Dans son discours d'investiture mardi, il a promis de travailler "avec tous les Kényans, peu importe pour qui ils ont voté".
Mais les relations avec les camps Odinga et Kenyatta, anciens rivaux qui s'étaient alliés contre lui, pourraient être houleuses. Odinga, qui a répété lundi que l'élection n'avait pas été "libre et équitable", a boycotté la cérémonie d'investiture de son rival.
Selon le cabinet de conseil en risques politiques Eurasia Group, "Ruto s'est efforcé de coopter des législateurs indépendants et des maillons faibles d'Azimio (la coalition de Raila Odinga, ndlr) pour établir une majorité opérationnelle suffisante pour adopter des lois et des budgets" au Parlement.
- Comment redresser une économie en difficulté?
Si le Kenya est l'économie la plus dynamique d'Afrique de l'Est, elle fait face à d'importantes difficultés, à commencer par l'explosion des prix des carburants et des produits de première nécessité.
L'inflation a atteint 8,5% en août, un plus haut depuis cinq ans, combinée à une chute du shilling kényan, la monnaie nationale.
Le chômage est également un problème majeur, notamment chez les jeunes.
William Ruto a promis de mettre en place un "fonds des débrouillards" d'un montant de 50 milliards de shillings kényans (environ 410 millions d'euros) permettant d'accorder des prêts aux petites entreprises.
Cet ancien ministre de l'Agriculture s'est engagé mardi à diviser par deux le prix des engrais "d'ici la semaine prochaine" afin de redynamiser le secteur agricole, pilier de l'économie qui pèse 20% du PIB.
"Cette année, de nombreux agriculteurs n'ont pas planté de maïs, de manioc et de blé à cause des prix trop élevés des engrais", confiait la semaine dernière Florentina Kimoi, agricultrice de 81 ans originaire d'Eldoret, bastion pro-Ruto dans la vallée du Rift.
Le nouveau pouvoir est censé tenir ces promesses alors que la dette du pays a explosé.
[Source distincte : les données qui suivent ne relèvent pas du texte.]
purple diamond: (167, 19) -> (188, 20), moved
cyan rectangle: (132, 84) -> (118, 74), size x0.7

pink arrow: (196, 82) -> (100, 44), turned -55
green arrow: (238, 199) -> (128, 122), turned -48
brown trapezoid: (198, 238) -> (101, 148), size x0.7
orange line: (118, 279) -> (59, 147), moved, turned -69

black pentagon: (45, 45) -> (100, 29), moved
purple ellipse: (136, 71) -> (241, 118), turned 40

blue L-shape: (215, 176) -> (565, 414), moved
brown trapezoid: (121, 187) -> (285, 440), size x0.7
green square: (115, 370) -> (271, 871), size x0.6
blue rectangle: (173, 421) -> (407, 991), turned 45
Multipliée par six depuis 2013, elle dépasse les 70 milliards d'euros, soit 67% du PIB.
- Comment s'attaquer à la corruption?
M. Ruto a promis de s'attaquer à la corruption, sujet aussi crucial qu'épineux dans un pays où des dizaines d'hommes politiques et de fonctionnaires sont inculpés pour détournements de fonds publics.
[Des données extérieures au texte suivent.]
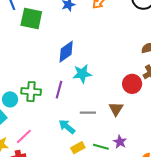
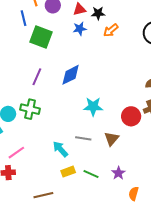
cyan star: (82, 74) -> (93, 107), moved
purple line: (59, 90) -> (37, 77), moved
purple star: (120, 142) -> (118, 173), moved

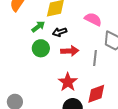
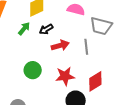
green circle: (41, 48) -> (33, 70), moved
red star: (68, 82) -> (65, 76), turned -30

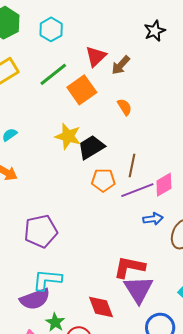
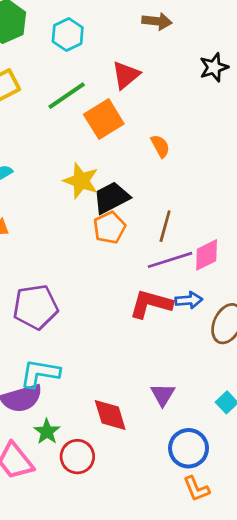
black star: (155, 31) -> (214, 67), moved
brown arrow: (121, 65) -> (157, 21), moved, turned -130
orange pentagon: (103, 180) -> (109, 228), moved, turned -30
red L-shape: (129, 267) -> (151, 304), moved
purple triangle: (138, 289) -> (163, 395), size x0.6

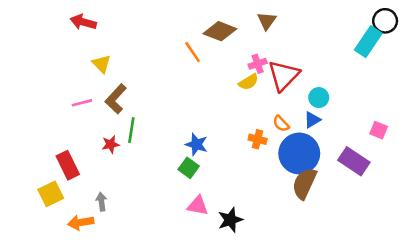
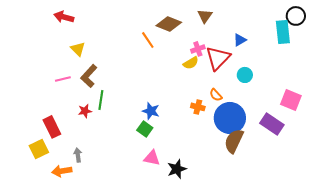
cyan rectangle: (368, 42) -> (283, 32), turned -40
blue triangle: (312, 120) -> (240, 40), moved
pink square: (379, 130) -> (291, 100), size x1.5

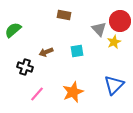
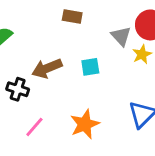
brown arrow: (46, 52) -> (47, 68), size x1.5

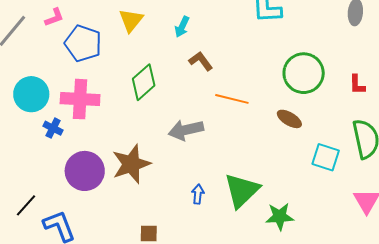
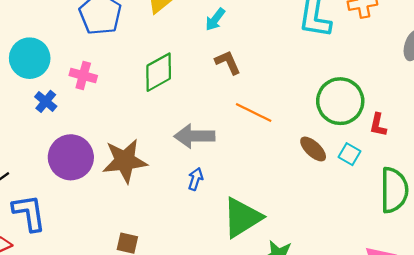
red L-shape: (357, 85) -> (378, 125), moved
pink cross: (80, 99) -> (83, 76), size x0.6
cyan square: (326, 157) -> (349, 154), moved, size x0.7
blue arrow: (198, 194) -> (196, 179), moved

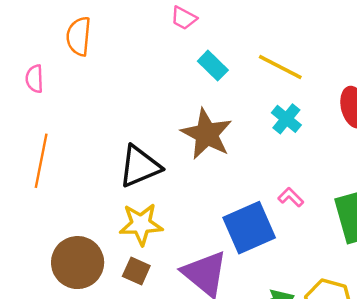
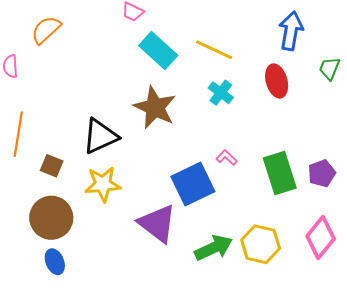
orange semicircle: (79, 36) -> (46, 30), turned 44
cyan rectangle: (213, 66) -> (158, 50), size x1.5
brown square: (136, 271) -> (52, 166), moved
Cette promesse récurrente de tous les dirigeants kényans sonne creux pour de nombreux habitants.
Ruto a lui-même une réputation sulfureuse, marquée par des accusations passées de corruption, d'appropriation de terres et de détournement de fonds, tandis que son vice-président Rigathi Gachagua a été condamné à quelques jours de la présidentielle à rembourser environ 1,7 million de dollars dans une affaire de corruption.
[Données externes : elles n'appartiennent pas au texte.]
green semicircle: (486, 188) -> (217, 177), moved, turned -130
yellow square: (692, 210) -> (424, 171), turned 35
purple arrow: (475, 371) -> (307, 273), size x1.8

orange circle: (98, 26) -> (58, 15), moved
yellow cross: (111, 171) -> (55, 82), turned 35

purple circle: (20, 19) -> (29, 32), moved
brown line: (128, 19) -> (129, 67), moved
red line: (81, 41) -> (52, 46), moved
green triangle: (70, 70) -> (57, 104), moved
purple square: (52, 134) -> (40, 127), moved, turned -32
Dans un éditorial le 7 septembre, le quotidien The Standard a exhorté le nouveau président à nommer "des hommes et femmes intègres" dans son gouvernement.
En 2021, l'ONG Transparency International plaçait le Kenya au 128e rang sur 180 dans son classement mondial sur la perception de la corruption, estimant que la lutte contre ce fléau avait "stagné" dans le pays.
- Quelle diplomatie dans la région?
Uhuru Kenyatta a consacré une partie de son second mandat à jouer les médiateurs en Afrique de l'Est, réchauffant les relations avec la Somalie voisine, s'impliquant dans la crise en République démocratique du Congo et accueillant des pourparlers entre le Soudan et l'Ethiopie.
Saluant le travail de son prédécesseur, William Ruto s'est engagé mardi à poursuivre "les initiatives de paix dans notre région, à la fois en Éthiopie et dans la région des Grands Lacs", soulignant que Kenyatta avait "accepté de continuer à présider ces discussions".
Parmi les sujets les plus brûlants figure, pour les experts de la région, la reprise des combats depuis fin août dans le nord de l'Ethiopie entre forces progouvernementales et rebelles tigréens, après une trêve de cinq mois.
Kenyatta avait proposé d'accueillir à Nairobi des négociations pour mettre fin à ce conflit qui dure depuis près de deux ans. Dimanche, les rebelles se sont dits d'accord pour une médiation de l'Union africaine, comme le demandait le gouvernement éthiopien.